Kenardan görüyoruz ve takımı iyi tanıyoruz. Gücü de bildiğimiz için müdahale ediyoruz. Kenardan müdahaleler genelde başarılı oluyor. Şans diyemem bilerek, bu müdahaleleri yapıyorum. Kötü olduğu da oluyor oyuncunun ruh hali, temposu, oyuna ısınamama gibi nedenlerle bazen de takıma yanlış yansıyor.
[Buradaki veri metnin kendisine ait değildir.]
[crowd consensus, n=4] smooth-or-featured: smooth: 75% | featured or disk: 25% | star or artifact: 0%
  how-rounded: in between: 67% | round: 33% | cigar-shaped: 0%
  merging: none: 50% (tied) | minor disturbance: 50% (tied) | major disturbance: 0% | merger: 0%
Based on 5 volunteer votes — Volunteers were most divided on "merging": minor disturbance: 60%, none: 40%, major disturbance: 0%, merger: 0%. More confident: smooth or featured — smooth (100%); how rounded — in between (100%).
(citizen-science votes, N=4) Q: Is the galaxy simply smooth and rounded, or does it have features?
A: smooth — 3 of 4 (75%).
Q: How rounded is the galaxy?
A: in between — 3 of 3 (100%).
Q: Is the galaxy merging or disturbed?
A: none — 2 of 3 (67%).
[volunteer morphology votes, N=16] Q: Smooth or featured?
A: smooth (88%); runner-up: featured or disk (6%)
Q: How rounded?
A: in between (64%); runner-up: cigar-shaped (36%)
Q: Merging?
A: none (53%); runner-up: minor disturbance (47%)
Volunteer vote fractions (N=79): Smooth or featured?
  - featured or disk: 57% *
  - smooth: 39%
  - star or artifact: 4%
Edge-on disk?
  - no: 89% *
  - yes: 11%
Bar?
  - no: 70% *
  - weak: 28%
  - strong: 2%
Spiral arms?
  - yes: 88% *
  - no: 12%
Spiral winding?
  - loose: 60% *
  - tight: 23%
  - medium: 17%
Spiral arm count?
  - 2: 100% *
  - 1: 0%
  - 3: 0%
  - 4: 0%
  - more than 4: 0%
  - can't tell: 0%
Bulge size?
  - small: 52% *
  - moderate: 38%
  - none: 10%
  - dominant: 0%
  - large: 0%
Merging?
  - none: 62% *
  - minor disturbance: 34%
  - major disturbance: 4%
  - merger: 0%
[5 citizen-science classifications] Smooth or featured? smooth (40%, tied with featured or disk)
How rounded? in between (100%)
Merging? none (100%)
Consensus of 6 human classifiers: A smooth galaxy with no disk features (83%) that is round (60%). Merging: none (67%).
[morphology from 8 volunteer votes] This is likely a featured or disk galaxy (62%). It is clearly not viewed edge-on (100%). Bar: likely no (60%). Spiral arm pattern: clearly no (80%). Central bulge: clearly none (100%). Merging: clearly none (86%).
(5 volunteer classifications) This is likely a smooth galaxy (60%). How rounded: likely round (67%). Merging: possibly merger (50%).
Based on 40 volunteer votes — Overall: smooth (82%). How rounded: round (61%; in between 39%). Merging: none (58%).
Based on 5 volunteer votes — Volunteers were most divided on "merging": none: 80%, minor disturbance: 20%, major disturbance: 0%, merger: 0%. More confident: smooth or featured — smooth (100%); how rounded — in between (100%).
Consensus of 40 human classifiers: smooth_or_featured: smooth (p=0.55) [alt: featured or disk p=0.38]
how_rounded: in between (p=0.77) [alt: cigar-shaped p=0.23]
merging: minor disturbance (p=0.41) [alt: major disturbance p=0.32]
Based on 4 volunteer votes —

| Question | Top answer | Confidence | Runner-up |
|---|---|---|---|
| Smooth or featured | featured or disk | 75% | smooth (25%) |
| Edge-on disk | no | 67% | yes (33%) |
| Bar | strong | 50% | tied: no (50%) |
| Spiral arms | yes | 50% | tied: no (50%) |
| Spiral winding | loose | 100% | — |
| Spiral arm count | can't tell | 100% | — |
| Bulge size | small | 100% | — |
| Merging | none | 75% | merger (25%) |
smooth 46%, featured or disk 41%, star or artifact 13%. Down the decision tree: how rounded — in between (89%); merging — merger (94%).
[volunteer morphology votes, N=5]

'Hakemlerden isteğimiz...'
Bursaspor’da çok stresli maçlar oynarken hakemlere çok itiraz ettik ama hiçbir zaman da bir hakem çıkıp, ‘Bizi, rencide edici söz söyledi’ diyemez. Eskişehir’de de oldu ama belli saygı içinde. “Niye görmedin? Niye vermedin?” gibi... Aşağılama asla olmaz ama biz de orada bir emek veriyoruz. Bunun karşılığını almak istiyoruz. Hakemler sezona şanssız başladılar. Bizim oynadığımız maçlarda bu sıkıntıyı fazlasıyla yaşadık. Küfürün, kötü sözün, şiddetin futbol sahalarından uzaklaşması gerekir. Bu konuyu, bu yetkiyi sadece hakemler değil, herkesin uygulaması gerekir. TFF’nin hakemlere verdiği yeni yetkiler onlara bakış açısını biraz daha olumluya çevirmek istemesinden kaynaklanıyor. İnsanların hakemlerle ilgili beklentisi ise rahat olsunlar, baskıyı hissetmesinler, herkese aynı standardı, aynı kuralları uygulasınlar. Başka bir isteğimiz yok. Yoksa herkes hata yapıyor, yapmayan var mı? Kötü niyetli olduklarına inanmıyorum zaten.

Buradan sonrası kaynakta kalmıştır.